Description of the Change in a Novel Cardiac Electric Biomarker during Acute Ischemia induced by Percutaneous Coronary Intervention

Monday, May 20, 2019
Belmont Ballroom 2-3 (The Cosmopolitan of Las Vegas)
Jinesh P Shah , Texas A&M HSC College of Medicine / Baylor Scott & White Health, Temple, TX
Timothy A. Mixon, M.D., FSCAI , Baylor Scott & White Health, Temple, TX

Background
VectraplexECG (VectraCor Inc, Totowa, New Jersey) is a novel, FDA-approved 15 lead electrocardiographic instrument. The system uses a patented, proprietary algorithm to derive what is termed a cardiac electric biomarker (CEB). The company reports that by looking at the multi-polarity of the electrical field, they can produce the CEB that is a reliable predictor of the presence of myocardial infarction. We postulated that among patients with stable obstructive coronary artery disease undergoing percutaneous coronary intervention (PCI) for treatment of angina pectoris, we would see a brief, dynamic change in the CEB resulting from the transient ischemia that occurs during balloon inflations

Methods
100 patients were selected that were undergoing elective PCI for stable angina or stable acute coronary syndrome.
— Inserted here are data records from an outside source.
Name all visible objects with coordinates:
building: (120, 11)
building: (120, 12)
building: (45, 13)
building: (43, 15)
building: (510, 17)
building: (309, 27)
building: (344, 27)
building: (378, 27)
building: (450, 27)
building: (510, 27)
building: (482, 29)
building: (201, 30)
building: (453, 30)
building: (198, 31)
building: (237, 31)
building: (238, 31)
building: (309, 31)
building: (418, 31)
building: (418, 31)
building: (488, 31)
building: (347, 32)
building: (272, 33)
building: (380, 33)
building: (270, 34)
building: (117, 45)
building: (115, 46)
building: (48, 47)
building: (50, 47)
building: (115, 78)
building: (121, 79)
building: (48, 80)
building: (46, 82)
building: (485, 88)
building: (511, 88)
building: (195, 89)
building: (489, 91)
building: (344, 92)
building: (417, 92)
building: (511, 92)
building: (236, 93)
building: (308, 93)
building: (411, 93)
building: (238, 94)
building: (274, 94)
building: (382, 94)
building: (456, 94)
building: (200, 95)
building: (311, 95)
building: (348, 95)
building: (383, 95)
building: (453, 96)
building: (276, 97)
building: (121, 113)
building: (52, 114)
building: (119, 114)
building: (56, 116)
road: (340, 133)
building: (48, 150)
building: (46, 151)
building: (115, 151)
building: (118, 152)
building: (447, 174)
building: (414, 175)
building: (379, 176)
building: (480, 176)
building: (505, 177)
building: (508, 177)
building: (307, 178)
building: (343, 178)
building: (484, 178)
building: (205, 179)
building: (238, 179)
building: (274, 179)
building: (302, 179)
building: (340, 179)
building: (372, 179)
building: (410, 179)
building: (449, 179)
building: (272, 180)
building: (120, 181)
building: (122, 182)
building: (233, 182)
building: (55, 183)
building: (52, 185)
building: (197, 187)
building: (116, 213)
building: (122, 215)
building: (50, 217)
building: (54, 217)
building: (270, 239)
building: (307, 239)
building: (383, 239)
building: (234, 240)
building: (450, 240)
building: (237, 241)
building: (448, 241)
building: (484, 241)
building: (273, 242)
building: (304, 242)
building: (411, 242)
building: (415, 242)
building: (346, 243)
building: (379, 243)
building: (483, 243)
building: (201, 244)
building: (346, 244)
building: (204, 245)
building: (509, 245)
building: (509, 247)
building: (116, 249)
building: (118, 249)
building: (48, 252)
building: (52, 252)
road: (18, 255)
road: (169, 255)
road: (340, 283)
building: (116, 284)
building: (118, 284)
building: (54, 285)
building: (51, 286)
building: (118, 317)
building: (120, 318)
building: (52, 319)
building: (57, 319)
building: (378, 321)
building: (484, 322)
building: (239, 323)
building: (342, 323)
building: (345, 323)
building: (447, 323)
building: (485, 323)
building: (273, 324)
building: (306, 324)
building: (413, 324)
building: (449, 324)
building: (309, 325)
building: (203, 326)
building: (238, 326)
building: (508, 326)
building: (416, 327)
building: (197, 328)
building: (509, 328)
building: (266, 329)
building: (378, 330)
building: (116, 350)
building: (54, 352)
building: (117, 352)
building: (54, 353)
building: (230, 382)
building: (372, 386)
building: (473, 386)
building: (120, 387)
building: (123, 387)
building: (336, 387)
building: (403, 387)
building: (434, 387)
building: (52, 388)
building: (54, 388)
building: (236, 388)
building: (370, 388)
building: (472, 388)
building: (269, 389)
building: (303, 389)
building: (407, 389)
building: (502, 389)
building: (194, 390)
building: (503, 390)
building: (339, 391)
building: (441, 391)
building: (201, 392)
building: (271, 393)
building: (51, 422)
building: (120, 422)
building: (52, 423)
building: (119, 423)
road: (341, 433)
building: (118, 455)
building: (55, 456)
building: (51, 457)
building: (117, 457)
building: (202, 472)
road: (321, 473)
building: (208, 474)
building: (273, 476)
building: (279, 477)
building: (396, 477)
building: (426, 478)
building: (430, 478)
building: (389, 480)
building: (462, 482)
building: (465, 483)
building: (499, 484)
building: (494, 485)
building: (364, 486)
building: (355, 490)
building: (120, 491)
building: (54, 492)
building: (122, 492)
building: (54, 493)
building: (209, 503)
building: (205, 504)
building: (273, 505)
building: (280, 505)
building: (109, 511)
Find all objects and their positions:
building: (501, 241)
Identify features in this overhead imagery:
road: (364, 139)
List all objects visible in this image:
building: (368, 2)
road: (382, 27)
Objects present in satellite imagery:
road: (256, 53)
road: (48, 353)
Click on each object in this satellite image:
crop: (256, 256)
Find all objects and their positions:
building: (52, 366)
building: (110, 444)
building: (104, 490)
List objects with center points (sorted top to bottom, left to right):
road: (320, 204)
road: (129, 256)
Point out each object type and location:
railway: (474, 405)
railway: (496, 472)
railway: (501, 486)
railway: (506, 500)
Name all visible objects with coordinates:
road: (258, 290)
VectraplexECG monitoring electrodes were placed on these patients to obtain a baseline CEB. CEB data was obtained before, during, and after balloon inflation for stent implantation and then every 30 seconds after balloon deflation until the CEB returned to baseline. A linear mixed model was used to test for differences between mean CEB values at 30 and 60 seconds compared to baseline. A single categorical variable was included for the three time points and a subject specific random effect was used to account for repeated measures.

Results
Mean CEB at baseline was 165.35. Mean CEB was 142.54 (22.81 units lower than baseline, p-value 0.486) and 146.06 (19.29 units lower than baseline, p-value 0.664) at 30 and 60 seconds respectively. It was found that there was no statistically significant difference in the CEB values at 30 and 60 seconds compared to baseline. After standardizing the subject’s baseline CEB values and building control limits for the baseline, we noted that 44% of patients had a shift in their CEB values

Conclusions
Promising novel markers of coronary ischemia are needed and may have an important role in the early and accurate diagnosis of ischemia. However, we did not find a statistically significant rise and fall relationship between the CEB and induced coronary ischemia. Potential limitations of this study include an inadequate duration of ischemia or the presence of collateral flow limiting the burden of ischemia.